Back in the branch, the team creates schema change 01.00.0046, and fixes the bug with a combination of code and change script. All is well for production type systems that are only receiving stable builds, because those databases have never seen a v2.0 change script. We simply update those systems with the new v1.0 build. The branch build includes and applies the 46th change script. All is well, at least in the world of 1.0.
What About the Mainline?
To get this fix into the mainline, there are two options. Well, actually there are an infinite number of options to consider depending on how you apply your updates, but here are two options:
With option #1 you have to be careful because any database that updated to v2.0 will not take the 46th change script from the branch (unless you write your tools differently than I do). You have to force people to run this script manually, or you go around destroying any existing v2.0 databases (which at this point. should only be on development and test machines anyway). This is not a great option, but if you are not deep into 2.0 it is sometimes viable.
Option #2 is a bit friendlier. The v1.0 databases will pick up the fix from 01.00.0046. The v2.0 databases will pick up the fix from 02.00.0003. You have to be careful though, to write the 02.00.0003 change script so that it won't try to reapply changes if the 01.00.0046 script ran.
In other words, databases installed from the v2.0 baseline script need to apply the 02.00.0003 script, but production type databases that have been around since 1.0 will use the 01.00.0046 script, and you don't want 02.00.0003 to create an error by making changes that are already in place when the database eventually updated to v2.0.
Whew, I hope all that makes sense. Branches and schema changes always make me nervous, but fortunately, they are rare. Even when they do occur, the change scripts usually involve simple changes and not the kind of big changes you see in a script written during feature development.
In a previous post, Jason asked:
#1: I generally only baseline between releases. This means new installs might have to run a heap of update scripts, but since they are new installs and the process is automated – it's not a big deal. The benefit is I don't have to keep baseline scripts synchronized, which is one less chore to perform when updating the schema.
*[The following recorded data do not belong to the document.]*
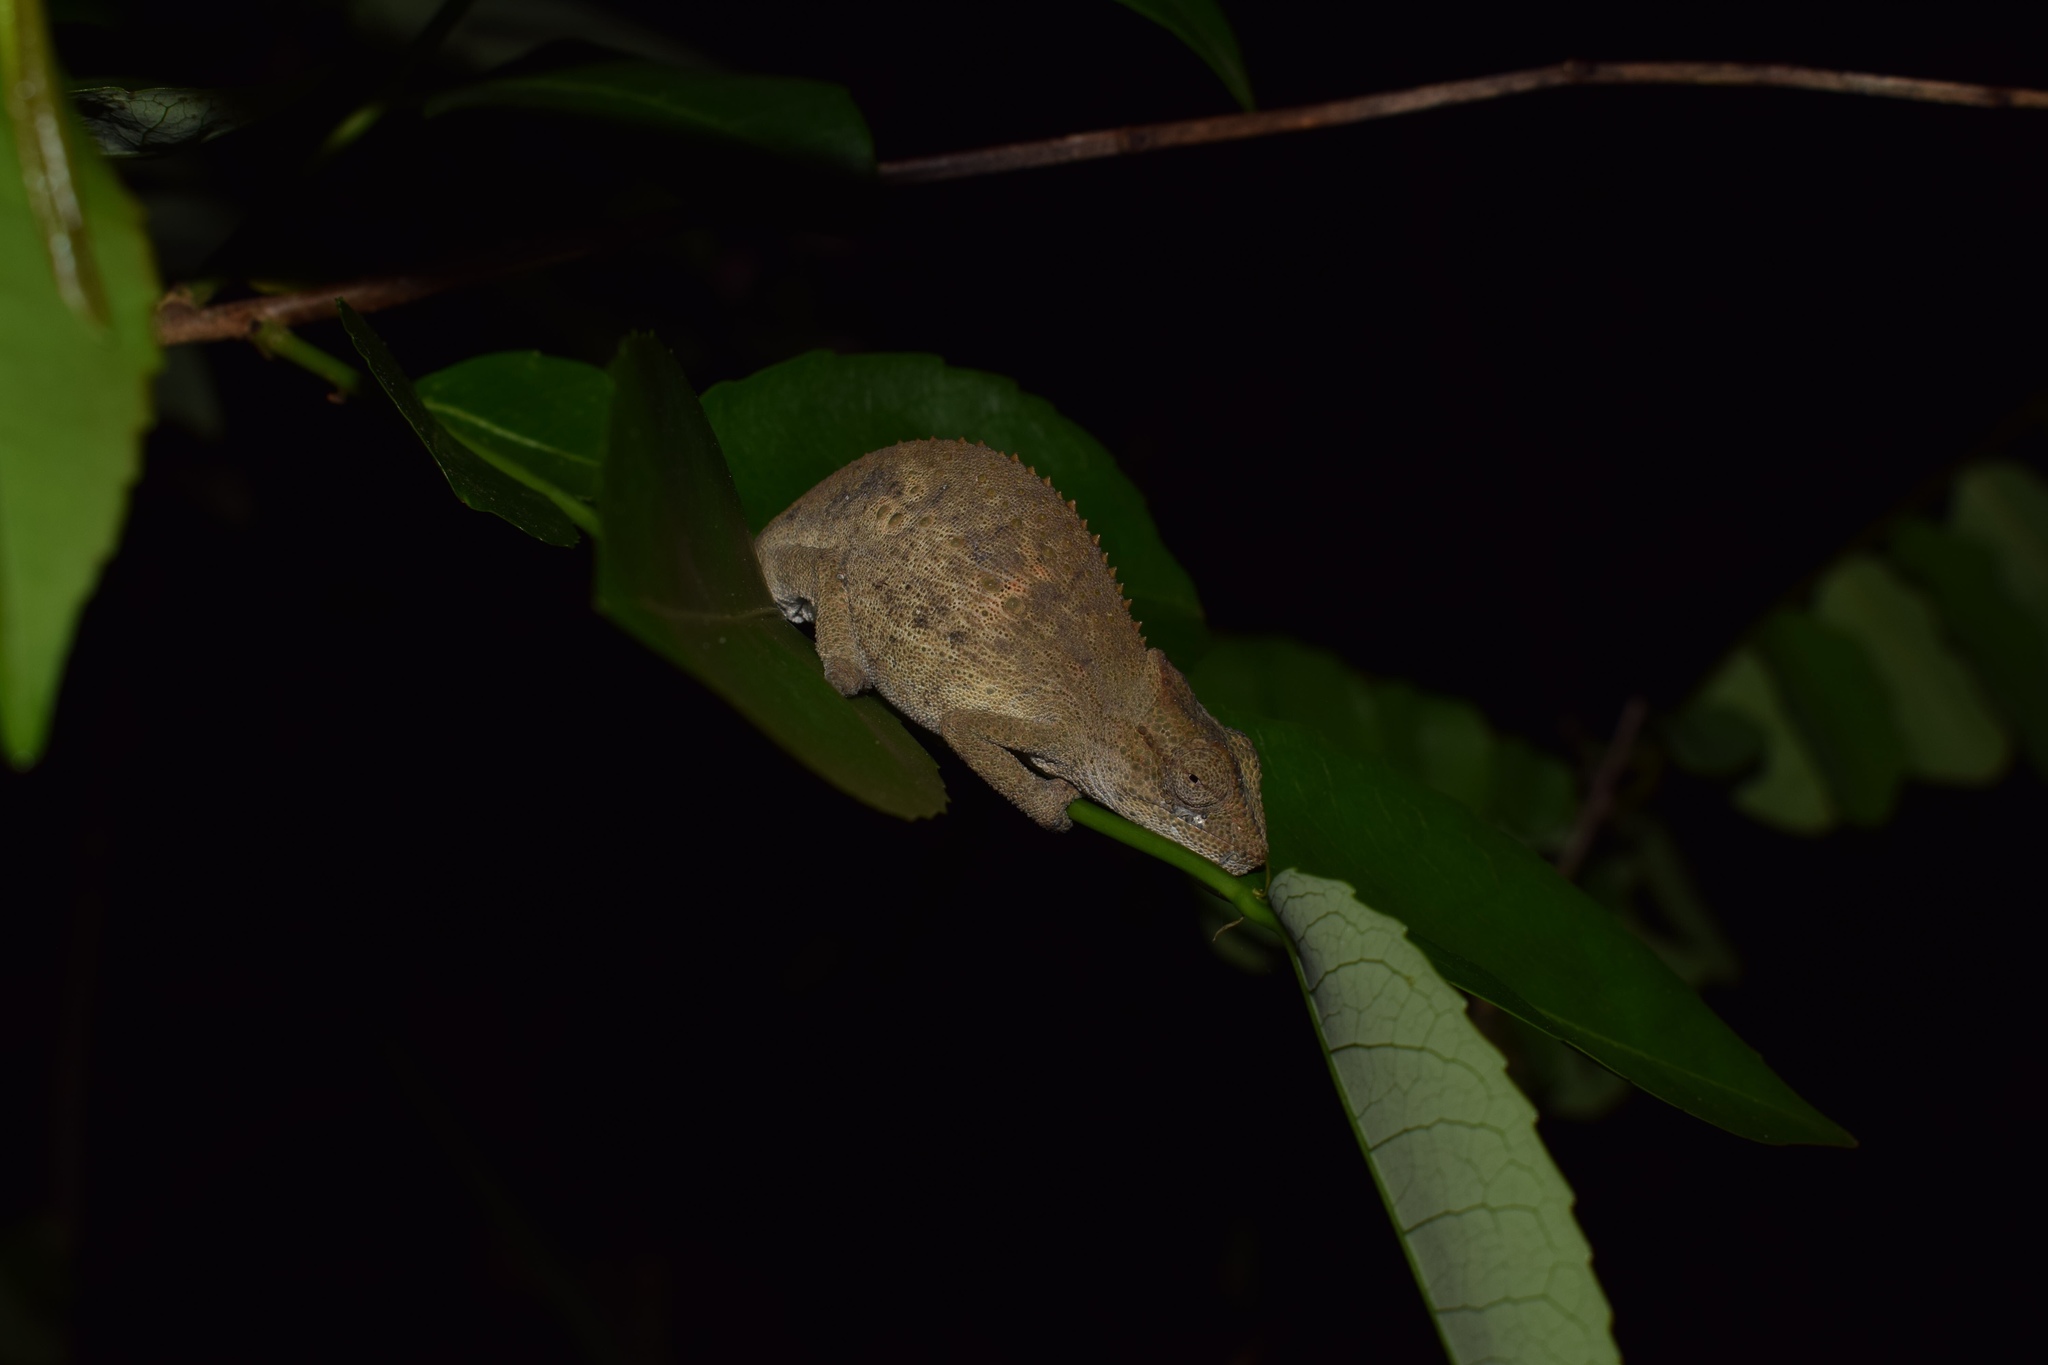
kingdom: Animalia
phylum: Chordata
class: Squamata
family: Chamaeleonidae
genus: Bradypodion
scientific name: Bradypodion melanocephalum
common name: Black-headed dwarf chameleon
When creating a baseline, it's easy to use a SQL diff tool to make sure the baseline is identical to a database created by running the previous baseline plus all the update scripts.
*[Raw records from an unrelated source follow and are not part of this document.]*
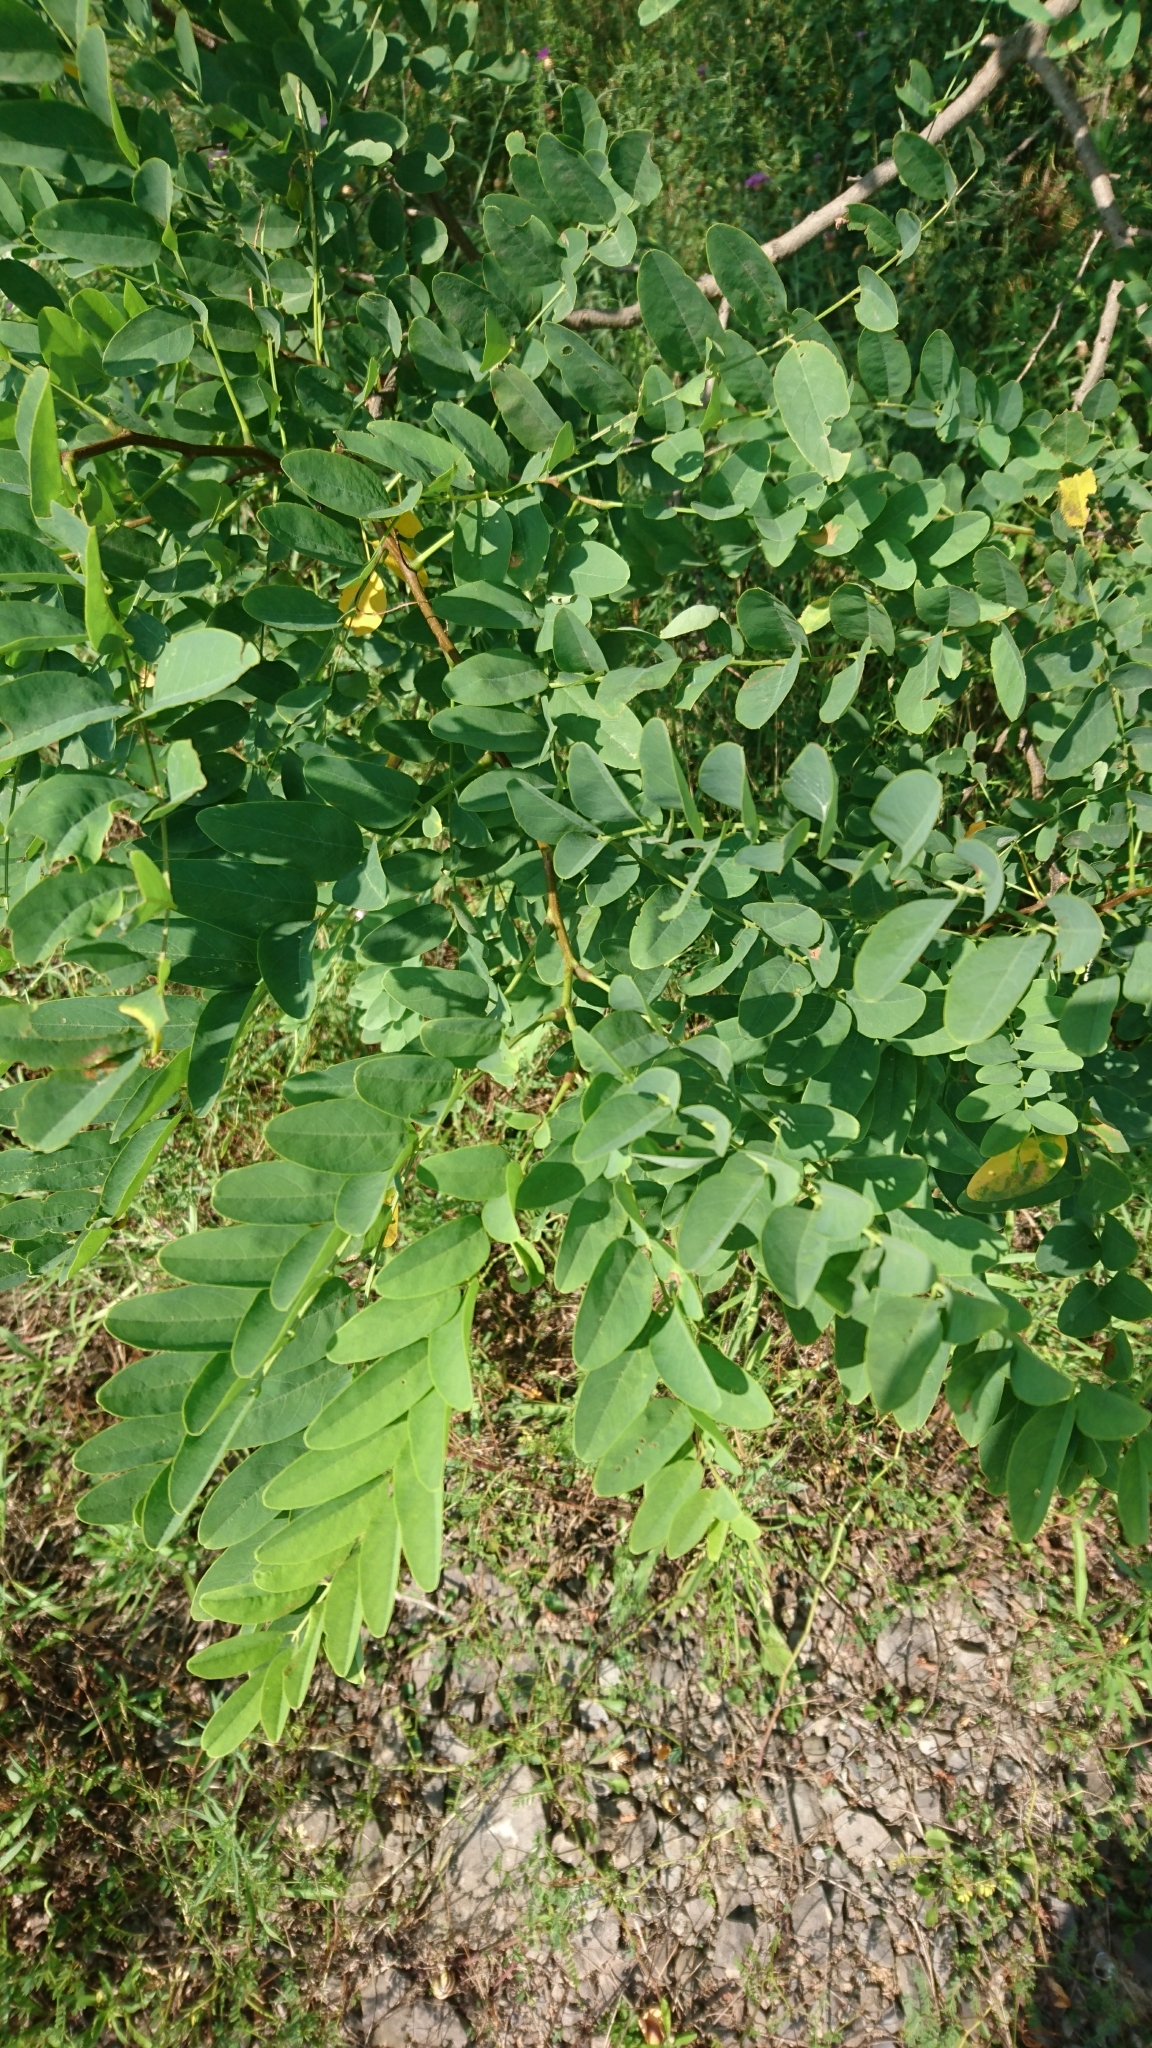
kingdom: Plantae
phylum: Tracheophyta
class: Magnoliopsida
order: Fabales
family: Fabaceae
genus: Robinia
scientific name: Robinia pseudoacacia
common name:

#2: The change scripts many tools build often don't work for me because of the size of the databases I work with. Some of these scripts will run for hours and hours. Most of the change scripts are hand written with loving care. It's great to have a few developers around who are good with SQL – I know not every team has this luxury, and I honestly don't have a good answer to that problem.
I Think It's Over ... For Now
I've glossed over many details, but I think this is all I have to say on the matter of database versioning for now. Hopefully, these short blog posts made some sense.
The goal of versioning a database is to push out changes in a consistent, controlled manner and to build reproducible software. Since the change scripts are all version controlled and labeled with build numbers, you can create any past version of the database that you need.
My goal in writing these posts was to get people who don't version control their database to think about starting. If you already version control your database, I hope these posts have validated your thinking, or given you ideas. It could be that you already have a much better process in place, in which case you should try to blog about your process, because there is a dearth of information on the Internet about this topic. Better yet – write an article or a book, but hurry up, we need to hear from you!